Programming Assignment #3 , Milestone HW3.C
Overview
Proxies operate in a great position to act as 'translators' between
two hosts or programs that can't talk to eachother directly- so in Milestone
3, you'll be changing your proxy to act as a 'translator' between a client that
speaks only STCP, and a server that is running on a standard TCP implimentation.
As shown in the image below, your proxy will continue to use the standard TCP/IP
sockets library to speak to the various remote servers that you'll talk to. However,
messages from HTTP clients will be sent to the proxy using STCP as the transport layer.
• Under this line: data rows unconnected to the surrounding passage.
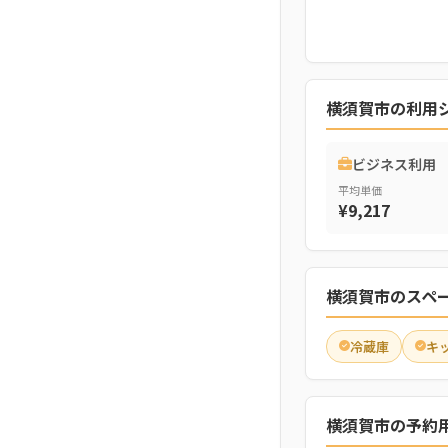
横須賀市の利用
ビジネス利用
平均単価
¥9,217
横須賀市のスペ
冷蔵庫
キ
横須賀市の予約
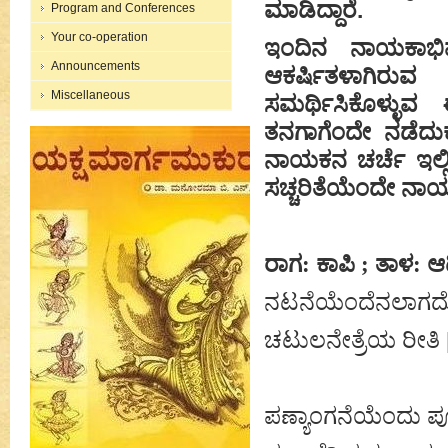
ಮಾಡಿದ್ದಾರೆ.
Program and Conferences
Your co-operation
ಇಂದಿನ ನಾಯಕಾಭಿವ್ಯಕ
Announcements
ಆಕರ್ಷಿತಳಾಗಿರು
Miscellaneous
ಸಮರ್ಥಿಸಿಕೊಳ್ಳು
ತನಗಾಗೆಂದೇ ನಡೆದುಕ
ನಾಯಕನ ಚರ್ಚೆ ಇಲ್
ಸಚ್ಚರಿತೆಯೆಂದೇ ನಾ
ರಾಗ: ಕಾಪಿ ; ತಾಳ: ಆದಿ/
ನಟನೆಯೆಂದೆನಲಾಗ
ಚಟುಲನೇತ್ರೆಯ ರೀತಿ |
ಪಣ್ಯಾಂಗನೆಯೆಂದು ಪೂರ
A simple, wget-like STCP HTTP client is provided for you in the source tarball that you
downloaded for assignment 3.
Changes needed to be made to your web proxy for milestone#3
You only need to change the way that your proxy works on the server (passive)
side! You'll continue to use standard TCP/IP and the standard sockets
libraries to speak with remote servers- no changes should be needed to the active
connection side.
To get your proxy working with the STCP-based client, you'll need to do the following:
- You should change the relevant socket(AF_INET,...) calls in your code to mysocket().
- Use the interface in mysock.c rather than the
system call socket interface for the relevant sockes. Thus you should prefix calls
to accept, bind, listen, etc. by the word "my".
- The mysocket() function takes one
argument (is_reliable). You should make sure your web proxy allows
an optional argument (-U) and if the user specifies this option,
you should pass it appropriately to any mysocket() calls.
If this argument is specified, it will always be immediately after the
name of the program, i.e. it will always be in argv[1], if -U is
specified at all. The remaining arguments remain the same.
Miscellaneous notes about milestone #3
- If you use your version of the web proxy for this part of the
assignment, you should be able to just list your additional source
files under "PROXY_SRCS" in the provided Makefile.